If there’s one game with a lot to prove this holiday, it’s Saints Row 2. The original Saints Row was widely accepted as a quality title — even branded by some in its pre-release hype as a “GTA-killer” –- but pop it in your disc drive now, a year or two after the wake of Rockstar’s masterful Grand Theft Auto IV, and you’ll likely perceive sloppy execution.
Saints Row wasn’t particularly pretty, and nor is Saints Row 2. The city of Stillwater feels empty, save for some gangsters and cops (I saw few civilians), in contrast to the celebrated density of Liberty City. The textures aren’t crisp, compared to the beautiful sunsets, environments, cars, and characters of the aforementioned Grand Theft Auto IV; it may seem like an unfair comparison in light of Grand Theft Auto’s ridiculously sky-high budget –- perhaps if Volition had access to the same kind of funds, they too could fabricate a visually breathtaking urban center.
When something doesn’t look pretty, it can still be salvaged by exciting gameplay. I engaged in a firefight escaping a prison block — it’s difficult to believe the aiming that was crowned “an achievement of third person gunplay” two years back now feels so incredibly sloppy and loose.
You still aim manually with a press of the Left Trigger, but to draw more comparisons with Saints Row’s source material, third person aiming felt tight in Grand Theft Auto IV – both manual and locking on. Yes, these are two different games, and manual-only aiming may be an asset for some players, but at least the best of both worlds was implemented in the competition.
There’s still an audience for this game: those who miss the extremities of Grand Theft Auto’s over-the-top-nature, gone with the seriousness of the series’ most recent addition, and those who need another crime sandbox fix to fill the gap until the next Grand Theft Auto.
And while Saints Row 2 isn’t going head-to-head at retail with Grand Theft Auto, people may choose to invest in this fall’s Grand Theft Auto IV downloadable content instead.



September 14th, 2008 at 1:15 am
This seems like a somewhat biased post, given the number of references to Rockstar’s opus and also how starkly it stands in contrast to the previews that came out this week on several other gaming sites praising Saints Row 2. I loved my return to Liberty City but am also looking forward to this game.

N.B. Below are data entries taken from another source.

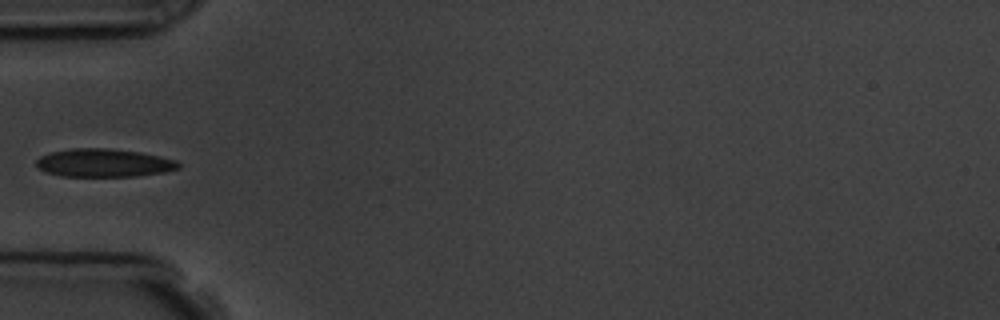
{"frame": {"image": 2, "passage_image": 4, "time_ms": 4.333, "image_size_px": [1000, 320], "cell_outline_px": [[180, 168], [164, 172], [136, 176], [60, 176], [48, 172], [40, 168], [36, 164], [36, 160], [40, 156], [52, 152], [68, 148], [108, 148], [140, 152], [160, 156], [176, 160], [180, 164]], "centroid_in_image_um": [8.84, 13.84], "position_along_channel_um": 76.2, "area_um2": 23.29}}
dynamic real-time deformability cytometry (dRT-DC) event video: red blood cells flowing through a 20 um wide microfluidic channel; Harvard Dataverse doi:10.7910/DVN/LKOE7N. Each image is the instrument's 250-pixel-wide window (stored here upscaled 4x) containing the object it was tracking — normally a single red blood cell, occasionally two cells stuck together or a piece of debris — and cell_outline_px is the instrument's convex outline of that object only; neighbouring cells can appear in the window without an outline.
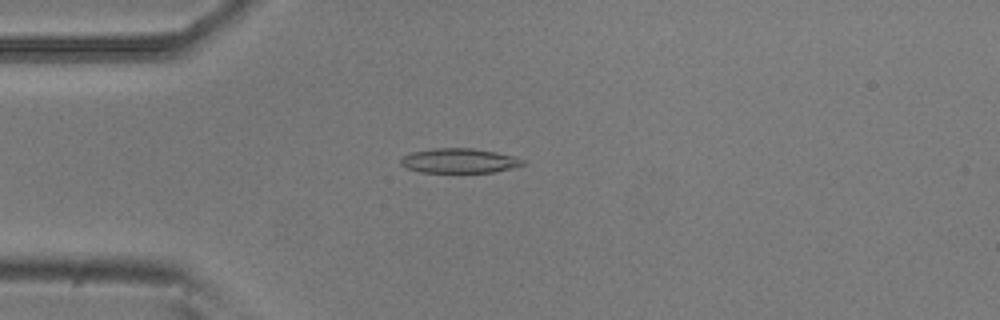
{"species": "common noctule bat (a hibernating species)", "species_latin": "Nyctalus noctula", "temperature_condition": "room temperature", "stored_images_in_passage": 53, "camera_frame_rate_fps": 3000, "um_per_image_px": 0.085, "animal": {"sex": "male", "body_mass_g": 20.5, "forearm_length_mm": 52.5}, "frame": {"image": 1, "passage_image": 14, "time_ms": 4.333, "image_size_px": [1000, 320], "cell_outline_px": [[524, 164], [516, 168], [492, 172], [420, 172], [408, 168], [400, 164], [400, 160], [404, 156], [412, 152], [432, 148], [472, 148], [496, 152], [516, 156], [524, 160]], "centroid_in_image_um": [39.08, 13.66], "position_along_channel_um": 45.9, "area_um2": 17.57}}
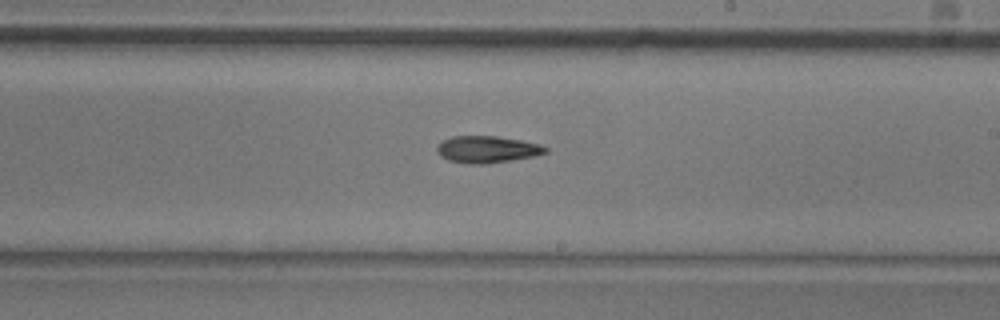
{"frame": {"image": 2, "passage_image": 31, "time_ms": 10.0, "image_size_px": [1000, 320], "cell_outline_px": [[548, 152], [536, 156], [484, 164], [468, 164], [448, 160], [440, 156], [436, 152], [436, 148], [444, 140], [452, 136], [496, 136], [524, 140], [540, 144], [548, 148]], "centroid_in_image_um": [41.43, 12.7], "position_along_channel_um": 247.6, "area_um2": 17.11}}
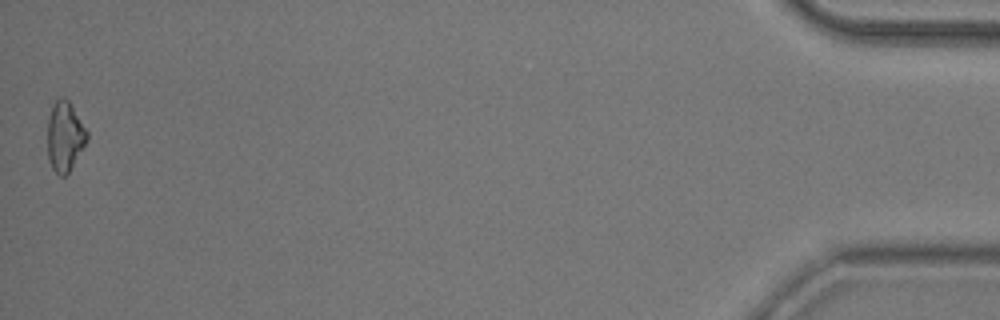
{"frame": {"image": 3, "passage_image": 53, "time_ms": 17.333, "image_size_px": [1000, 320], "cell_outline_px": [[88, 136], [84, 144], [68, 172], [64, 176], [60, 176], [52, 168], [48, 160], [48, 116], [56, 100], [60, 96], [64, 96], [68, 100], [88, 132]], "centroid_in_image_um": [5.48, 11.57], "position_along_channel_um": 429.7, "area_um2": 15.66}, "authors_computed_cell_mechanics": {"area_um2": 16.8776, "velocity_mm_per_s": 3.796, "shape_relaxation_time_tau1_ms": 7.9048, "shape_relaxation_time_tau2_ms": null, "deformation_change_tau1": 0.1797, "deformation_change_tau2": null}}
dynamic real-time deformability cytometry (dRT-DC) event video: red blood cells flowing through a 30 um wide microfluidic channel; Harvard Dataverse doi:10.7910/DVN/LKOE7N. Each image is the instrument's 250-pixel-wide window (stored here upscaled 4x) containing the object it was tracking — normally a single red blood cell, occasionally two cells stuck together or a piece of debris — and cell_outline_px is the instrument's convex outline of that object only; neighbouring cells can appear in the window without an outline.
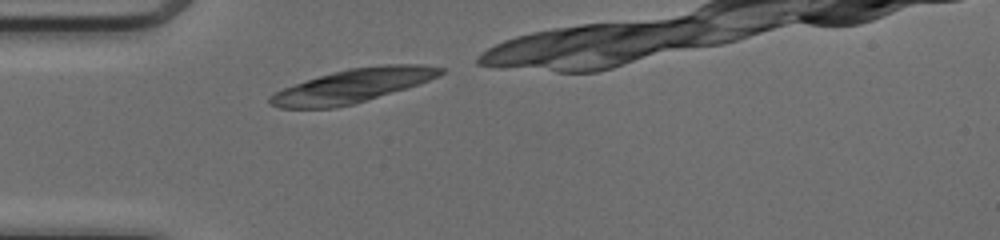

I found both aiming techniques in GTA IV to be somewhat sloppy personally, hardly the “best of both worlds,” and far worse than what was in Saints Row (and know a lot of people who agree with me). And the vehicular controls in GTA IV felt more like they belonged in a racing sim.
Also, people frustrated with the lack of variety in GTA IV gameplay is one very large audience subset you also neglected to mention, whereas almost every other preview has called that out as a strength of Volition’s game.
September 14th, 2008 at 2:27 pm
I like the colors in the screen shots, I think it makes the game look good.
September 15th, 2008 at 8:18 am
at jay: I didn’t have a guided demo or a Taste for mission variety. I played one mission, -”and visually, mechanically, it was not on par with the competition. Now, some may like the over the topness that GTA ditched! Looking back, I am a GTA fan, so it’s possible I drew too many comparisons with the competition that I loved last April.
September 15th, 2008 at 11:12 am
Ross “I didn’t have a… taste for mission variety” — So you LIKE doing the exact same mission over and over?
September 15th, 2008 at 1:33 pm
well, I didn’t find gta to be that repetitive. Kept me entertained. And what. I meant was I didn’t play saints row 2 long enough to guage mission variety it could be an amazing story that blows gta out of the water. All I know is I did not dig the way it looked or played.
September 15th, 2008 at 1:57 pm
Mission variety is not integral to the story. It’s integral to being entertaining.